Information provided:

· · · ·

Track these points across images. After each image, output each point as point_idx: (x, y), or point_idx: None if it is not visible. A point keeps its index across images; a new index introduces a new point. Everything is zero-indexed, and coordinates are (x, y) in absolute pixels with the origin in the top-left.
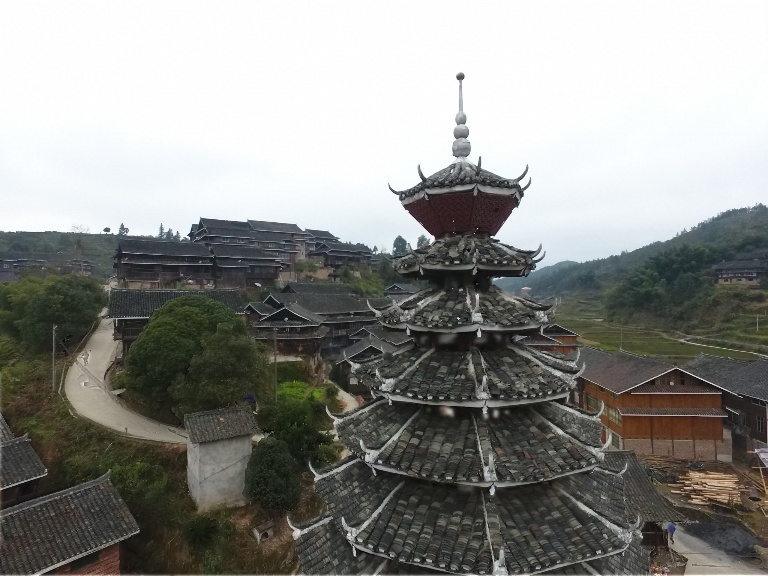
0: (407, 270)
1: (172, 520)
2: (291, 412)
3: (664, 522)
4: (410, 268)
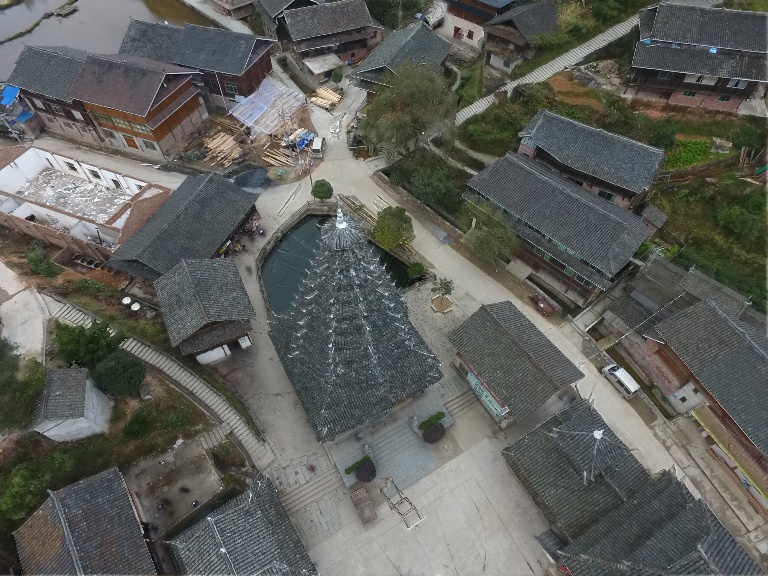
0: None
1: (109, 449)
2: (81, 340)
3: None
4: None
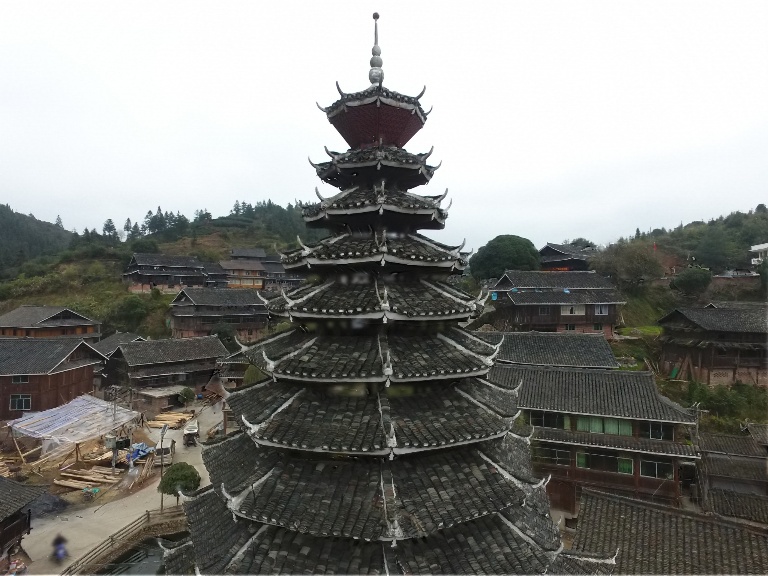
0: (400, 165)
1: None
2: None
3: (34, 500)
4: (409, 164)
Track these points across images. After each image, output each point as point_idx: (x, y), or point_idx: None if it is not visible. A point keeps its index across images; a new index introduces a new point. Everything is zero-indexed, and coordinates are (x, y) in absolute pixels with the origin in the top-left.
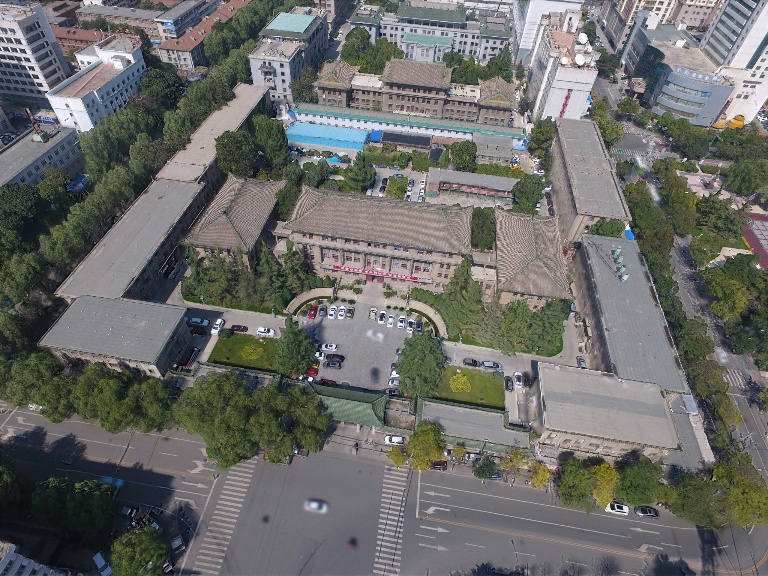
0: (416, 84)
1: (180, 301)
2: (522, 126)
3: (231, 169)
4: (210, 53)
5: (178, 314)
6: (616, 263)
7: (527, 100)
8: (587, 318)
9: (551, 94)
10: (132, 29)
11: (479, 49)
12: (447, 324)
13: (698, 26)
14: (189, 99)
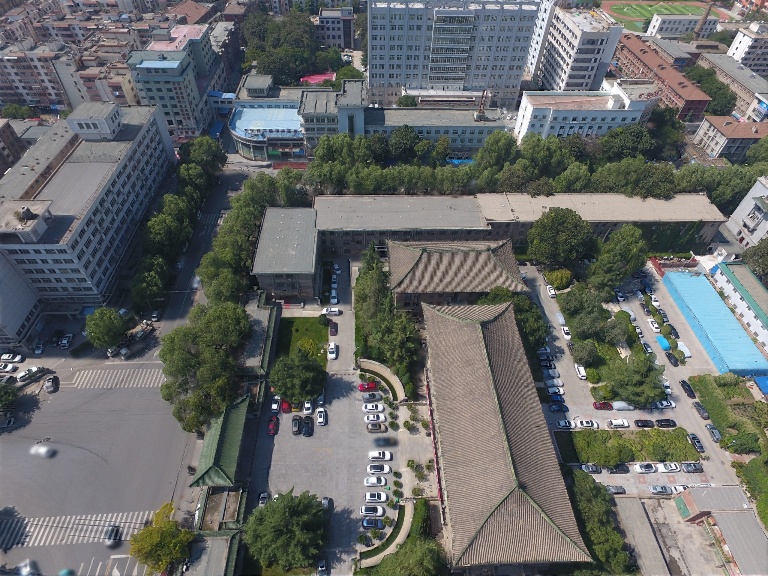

· · · ·

What you will do:
Rewrite these lines so that every "point_idx" becomes "point_number", with everything else kept the same. Leave the pictures out of your answer.

Correct response:
Track these points across images. After each image, output each point as point_number: (x, y), or point_number: None if it is not visible. A point keeps its index across images; a new index introduces a new point. Everything is zero-indexed, and coordinates are (x, y) in absolute pixels with the origin in the top-left.
0: (407, 270)
1: (172, 520)
2: (291, 412)
3: (664, 522)
4: (410, 268)
0: None
1: (109, 449)
2: (81, 340)
3: None
4: None
0: (400, 165)
1: None
2: None
3: (34, 500)
4: (409, 164)
Track these points across images. After each image, output each point as point_number: (x, y), or point_number: None if it is not visible. A point keeps its index across images; a new index introduces a new point. Everything is zero-indexed, and coordinates are (x, y) in absolute pixels with the origin in the top-left.
0: (416, 84)
1: (180, 301)
2: (522, 126)
3: (231, 169)
4: (210, 53)
5: (178, 314)
6: (616, 263)
7: (527, 100)
8: (587, 318)
9: (551, 94)
10: (132, 29)
11: (479, 49)
12: (447, 324)
13: (698, 26)
14: (189, 99)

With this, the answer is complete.